In 1985, Amos Tversky and Thomas Gilovich conducted a study into whether players are more likely to score successful shots based on previous success rates. Titled the “Hot Hand Fallacy: On the Misperception of Random Sequences” [PDF], the two scientists discovered there was no relationship between previous successful shots and future success rates, and that correcting for the basic underlying skill of professional basketball players able to hit 50% of their shots, the success rate of shots reflects a random sequence. In layman’s terms, “streaks” in basketball are just statistical noise, not signal.
Determining whether there is truly a “hot hand” in basketball is relatively easy. As the study authors indicate, despite the relative difficulty of a shot depending on where on the court it’s taken and the strength of the opposition, the free throw data provides a sample free from those “contaminating effects.”
These effects are a little harder to isolate in football, beyond penalty kicks of course. But the basic parameters of Tversky and Gilovich’s work is still reproducible in a football setting (although it would arguably need a larger sample of games): is a player who scores in several games in a row statistically more likely to score on subsequent chances, at a rate exceeding 50%?

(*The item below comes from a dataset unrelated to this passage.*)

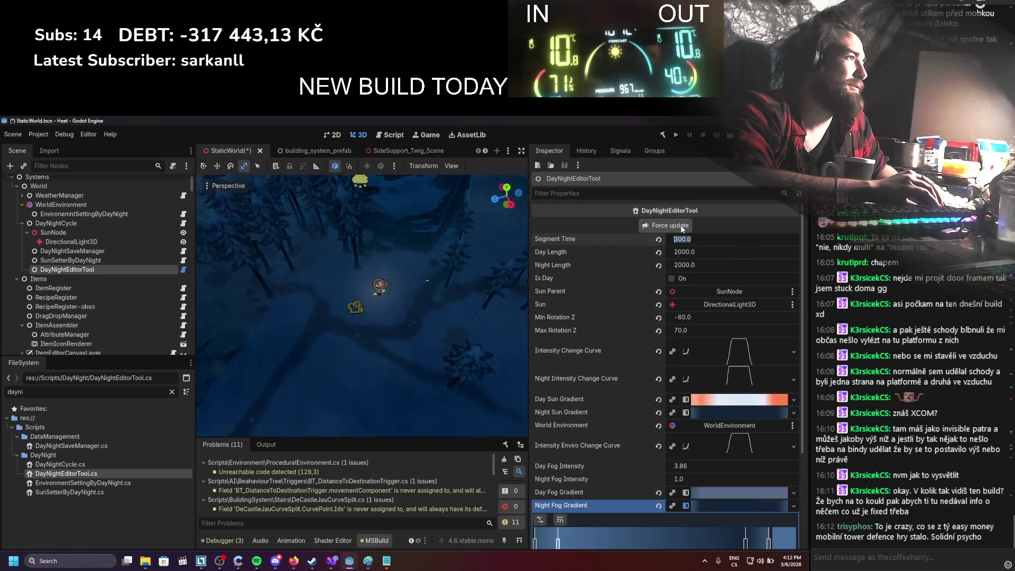
pyautogui.scroll(-5, 688, 365)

This question came up on Twitter yesterday involving Robin van Persie. The Manchester United star forward failed to score against Chelsea. This was, we discovered, the ninth game in a row for Man United in which the Dutch player failed to score (he did score for Holland during the last international break, including a brace against Romania saw him break Johann Cruyff’s national scoring record).

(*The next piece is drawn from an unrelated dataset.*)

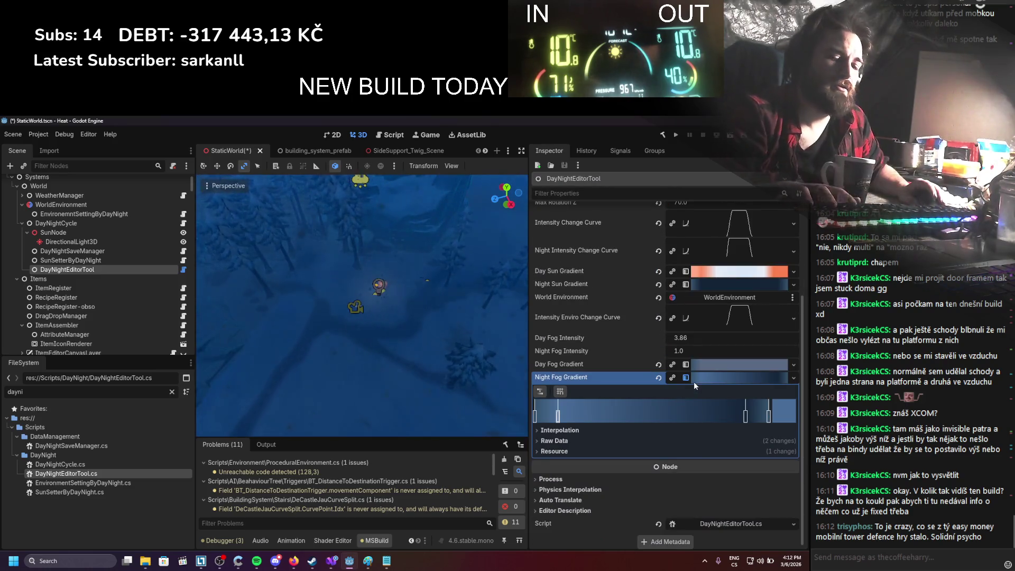
pyautogui.scroll(5, 693, 382)
pyautogui.click(689, 223)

Almost immediately, theories emerged about some sort of player slump. Robin van Persie was clearly losing confidence.
This is quite an empirical leap. For one, drawing this conclusion would require a lot of statistical ground work. Has Robin van Persie had the same number of chances to score from the same advantageous areas of the pitch since he last scored on Everton in February? What was the quality of competition among Man United’s opponents in those games? Was van Persie able to get into good positions to score based on United’s formation? Or the opposition’s formation? Did scoring effects distort the persistence of Man United’s attack?
Once we’ve isolated for individual game effects, we then have to move into probable causes for Robin van Persie’s alleged “slump.” Is van Persie recovering from an injury? Has he lost a measure of pace? Have his teammates lost confidence in him and are passing to him less?
After dismissing those possibilities, we’d have to do some work on establishing a real relationship between personal confidence and shooting accuracy and chance creation. Do we know for a fact that Robin van Persie’s failure to score has had an effect on his personal mood? Is there a demonstrable correlation between personal confidence and scoring that would have an effect over a relatively small number of matches?
This is not to discount the possible effect of psychology on athlete performance. But the burden of proof rests on those who would blithely state that Robin van Persie’s “goal drought” is somehow a crisis of confidence and not a random sequence possibly augmented by a series of opponents that included Real Madrid twice and Chelsea twice, and four games in which he did not play more than 70 minutes.
In any case, we do know a little of Robin Van Persie’s overall historical performance record in the Premier League over the past four seasons (the EPL is a good source too, with its spread of competition and number of games). This season his shooting percentage is currently 17%. Last season it was 17%. The season before it was 19%, although he played fewer matches. Moreover, he has maintained a shot-on-target rate of 21% in the last three seasons. This is not the most ideal indicator of underlying performance, but it is at least consistent. This would suggest it’s not completely out of the realm of possibility that both Robin van Persie’s “streak” and his “slump” were random events (I’ll leave it to a more dedicated analytics guru to perform a study similar to the one done in basketball in 1985).
Why does this matter? Well, it’s important to be skeptical of the notion that, if a good striker stops scoring after a few games, it’s an indication “his mind’s not right.” First, it does a disservice to the real work and importance in the mental health of athletes. Second, it currently drives a cottage industry of “sports psychologists” ready to give their assessment of Fernando Torres’ confidence problems to a willing media despite not having directly spoken to the player, or having done any research into whether there might be other factors at play. Third, it diverts attention away from other, perhaps less obvious indicators, some of which may not have anything to do with the player himself.
We can’t say with total confidence that the hot hand fallacy definitely applies to soccer, but finding out with clinical accuracy is a far easier task than simply blaming “confidence” when a good player doesn’t score after an arbitrary sample of games.